Ze-Yang/Context-Transformer

Issue about "trainval_1shot.txt"

whsun21 opened this issue · 2 comments

Your work is excellent, but I'm confused with the contents of "trainval_1shot.txt" when I reproducing "Phase 2, Transfer Setting, To finetune on VOC dataset (1 shot)".

In your paper, it is said that "The few-shot training set consists of N images (per category)", so in the above settings, if I understand correctly, the contents of "trainval_1shot.txt" should have 20 categories of boxes in total and have 1 image per category.

However, as shown below, if I didn't count wrongly, there are only 11 categories of boxes in total, and some categories have more than 1 image, which is not consistent with the above and confused me a lot.

I’d be grateful if you could explain the processes of creating all the "trainval_1shot.txt, trainval_2shot.txt, trainval_3shot.txt, ..." files. Thanks a lot!

trainval_1shot.txt
Image_index|box category|# of boxes|
007654 aero 1
003137 bus 1
008442 cat 1
003452 dinnertable 1 chair 6
004141 cow 2 person 1
000249 chair 7 dinnertable 1
005018 dog 2
006177 motorbike 1 person 1 cow 2
004424 person 5
006351 person 1 pottedplant 2
006803 train 1 person 2

Total:
box category|# of images|
aero 1|bus 1|cat 1|dinnertable 2|chair 2|cow 2|person 4|dog 1|motorbike 1|pottedplant 1|train 1

Hi SUN Wenhao, our transfer setting follows the image-shot setup in LSTD task2, except that we use VOC07+12 for the second stage finetuning. As a result, you need to combine the trainval_nshot.txt files in VOC07+12 to form the final few-shot dataset for finetuning, which may explain why you only observe 11 categories (maybe only the part in VOC2007).

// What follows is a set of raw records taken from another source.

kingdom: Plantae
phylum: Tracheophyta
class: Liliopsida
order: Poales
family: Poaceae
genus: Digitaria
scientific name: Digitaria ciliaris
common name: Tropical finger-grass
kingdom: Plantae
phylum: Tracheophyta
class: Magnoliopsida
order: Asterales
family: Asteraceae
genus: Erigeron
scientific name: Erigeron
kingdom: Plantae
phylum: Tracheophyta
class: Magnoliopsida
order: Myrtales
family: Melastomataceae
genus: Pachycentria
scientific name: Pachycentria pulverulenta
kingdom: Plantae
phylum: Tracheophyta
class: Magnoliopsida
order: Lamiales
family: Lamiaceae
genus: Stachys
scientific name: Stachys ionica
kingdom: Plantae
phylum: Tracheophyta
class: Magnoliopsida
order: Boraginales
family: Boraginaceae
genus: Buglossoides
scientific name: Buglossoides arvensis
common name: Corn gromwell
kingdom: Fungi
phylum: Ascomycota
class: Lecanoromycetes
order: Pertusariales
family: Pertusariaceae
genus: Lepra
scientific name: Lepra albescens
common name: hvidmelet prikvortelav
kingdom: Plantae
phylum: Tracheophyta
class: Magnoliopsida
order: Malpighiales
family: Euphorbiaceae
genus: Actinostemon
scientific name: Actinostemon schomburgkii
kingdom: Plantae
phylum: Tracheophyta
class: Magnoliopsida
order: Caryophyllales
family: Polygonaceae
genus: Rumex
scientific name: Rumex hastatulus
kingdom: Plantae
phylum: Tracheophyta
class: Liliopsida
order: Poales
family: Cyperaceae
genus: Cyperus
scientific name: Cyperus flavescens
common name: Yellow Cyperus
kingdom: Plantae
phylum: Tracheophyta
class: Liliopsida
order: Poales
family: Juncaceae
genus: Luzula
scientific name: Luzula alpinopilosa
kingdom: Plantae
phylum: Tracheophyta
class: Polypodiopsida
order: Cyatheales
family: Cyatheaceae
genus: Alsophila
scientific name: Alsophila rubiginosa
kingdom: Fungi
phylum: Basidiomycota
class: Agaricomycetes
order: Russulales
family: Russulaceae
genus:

Besides, an image may contain several boxes belonging to different categories, however it is counted only according to one of its box categories, leaving remaining boxes uncounted yet used. This explains why some categories own number of boxes greater than N-shot. I think it is a characteristic of image-shot setting. You may also refer to issue #3. Hope that it clarifies your confusion. Thanks.

Thank you for your prompt reply, I did miss the part in VOC2012. Your detailed explanation helped me a lot, thank you very much!